Elgin Ufuk, Berker Nilufer, Batman Aygen
Social Security Eye Hospital, Glaucoma Department, Ulucanlar, Ankara, Turkey.
J Glaucoma. 2004 Dec;13(6):441-4. doi: 10.1097/00061198-200412000-00002.
To determine the incidence of secondary glaucoma in Behcet disease.
A total of 230 eyes of 129 patients with Behcet disease, were examined in uveitis and glaucoma clinics of Ankara Social Security Eye Hospital between January 1997 and September 2002. The data from all patients were investigated both retrospectively and prospectively.
The mean age of 129 patients was 34.2 +/- 7.4 years (range, 18 to 55 years). In 22 patients (17%), the disease was diagnosed on the basis of the ocular findings, while in the remaining 107 patients (83%), the period between the diagnosis of Behcet disease and the onset of the ocular symptoms was 23.3 +/- 17 months (range, 1 month to 5.3 years); 122 eyes (53%) had the episodes of acute recurrent iridocyclitis, while 108 eyes (47%) developed chronic posterior uveitis, including vitreitis, retinitis, vasculitis, or optic nerve involvement. Secondary glaucoma was diagnosed in 25 eyes (10.9%); 11 eyes (44%) with steroid or inflammation induced open angle glaucoma, 6 eyes (24%) with partial angle-closure glaucoma and peripheral anterior synechiae, 5 eyes (20%) with angle closure glaucoma, peripheral anterior synechiae, and pupil block and 3 eyes (12%) with neovascular glaucoma. The treatments included YAG-laser iridotomy in 5 eyes, diode-laser cyclodestruction in 3 eyes, primary trabeculectomies with mitomycin-c in 4 eyes, secondary trabeculectomies with mitomycin-c in 2 eyes, Ahmed valve implantations in 2 eyes, and cyclocryotherapy in 3 eyes.

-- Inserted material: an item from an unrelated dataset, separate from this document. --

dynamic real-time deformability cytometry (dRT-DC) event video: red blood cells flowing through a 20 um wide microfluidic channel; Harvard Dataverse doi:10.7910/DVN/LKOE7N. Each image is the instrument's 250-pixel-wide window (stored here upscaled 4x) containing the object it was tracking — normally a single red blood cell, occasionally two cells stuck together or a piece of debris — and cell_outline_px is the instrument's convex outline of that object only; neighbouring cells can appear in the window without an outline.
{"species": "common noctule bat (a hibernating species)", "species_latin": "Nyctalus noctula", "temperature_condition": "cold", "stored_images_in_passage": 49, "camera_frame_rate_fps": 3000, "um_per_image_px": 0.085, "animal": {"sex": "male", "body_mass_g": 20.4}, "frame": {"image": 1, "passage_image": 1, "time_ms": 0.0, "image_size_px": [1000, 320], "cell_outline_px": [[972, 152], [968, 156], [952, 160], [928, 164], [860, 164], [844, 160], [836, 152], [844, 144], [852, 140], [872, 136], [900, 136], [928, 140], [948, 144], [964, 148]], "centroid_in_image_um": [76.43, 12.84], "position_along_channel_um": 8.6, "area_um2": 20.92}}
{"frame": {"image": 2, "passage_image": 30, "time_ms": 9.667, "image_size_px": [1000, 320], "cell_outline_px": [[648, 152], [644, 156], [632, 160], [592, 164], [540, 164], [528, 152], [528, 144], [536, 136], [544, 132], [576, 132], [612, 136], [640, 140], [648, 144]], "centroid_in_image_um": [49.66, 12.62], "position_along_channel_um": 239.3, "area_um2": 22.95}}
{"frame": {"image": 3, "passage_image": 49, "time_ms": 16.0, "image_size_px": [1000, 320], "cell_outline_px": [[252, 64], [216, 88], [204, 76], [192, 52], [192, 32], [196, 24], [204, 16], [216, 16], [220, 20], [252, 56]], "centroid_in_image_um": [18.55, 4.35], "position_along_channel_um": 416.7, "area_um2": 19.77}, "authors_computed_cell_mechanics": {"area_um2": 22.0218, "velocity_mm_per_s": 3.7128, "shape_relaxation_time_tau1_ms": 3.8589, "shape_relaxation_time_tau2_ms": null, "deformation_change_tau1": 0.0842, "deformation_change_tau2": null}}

We suggest that secondary glaucoma is a common and serious complication of Behcet disease. It develops as a result of multiple factors, generally triggered by recurrent intraocular inflammation. Early recognition and treatment of these factors have vital importance to avoid the visual morbidity.
确定白塞病继发青光眼的发病率。
1997年1月至2002年9月期间,在安卡拉社会保障眼科医院的葡萄膜炎和青光眼门诊对129例白塞病患者的230只眼睛进行了检查。对所有患者的数据进行了回顾性和前瞻性研究。
129例患者的平均年龄为34.2±7.4岁(范围18至55岁)。22例患者(17%)根据眼部表现确诊,其余107例患者(83%)白塞病诊断至眼部症状出现的时间为23.3±17个月(范围1个月至5.3年);122只眼睛(53%)有急性复发性虹膜睫状体炎发作,108只眼睛(47%)发生慢性后葡萄膜炎,包括玻璃体炎、视网膜炎、血管炎或视神经受累。25只眼睛(10.9%)诊断为继发青光眼;11只眼睛(44%)为类固醇或炎症性开角型青光眼,6只眼睛(24%)为部分性房角关闭性青光眼伴周边前粘连,5只眼睛(20%)为房角关闭性青光眼、周边前粘连和瞳孔阻滞,3只眼睛(12%)为新生血管性青光眼。治疗方法包括5只眼睛行YAG激光虹膜切开术,3只眼睛行二极管激光睫状体破坏术,4只眼睛行丝裂霉素C辅助的原发性小梁切除术,2只眼睛行丝裂霉素C辅助的继发性小梁切除术,2只眼睛行Ahmed人工房水引流装置植入术,3只眼睛行睫状体冷凝术。
我们认为继发青光眼是白塞病常见且严重的并发症。它由多种因素引起,通常由反复的眼内炎症触发。早期识别和治疗这些因素对于避免视力损害至关重要。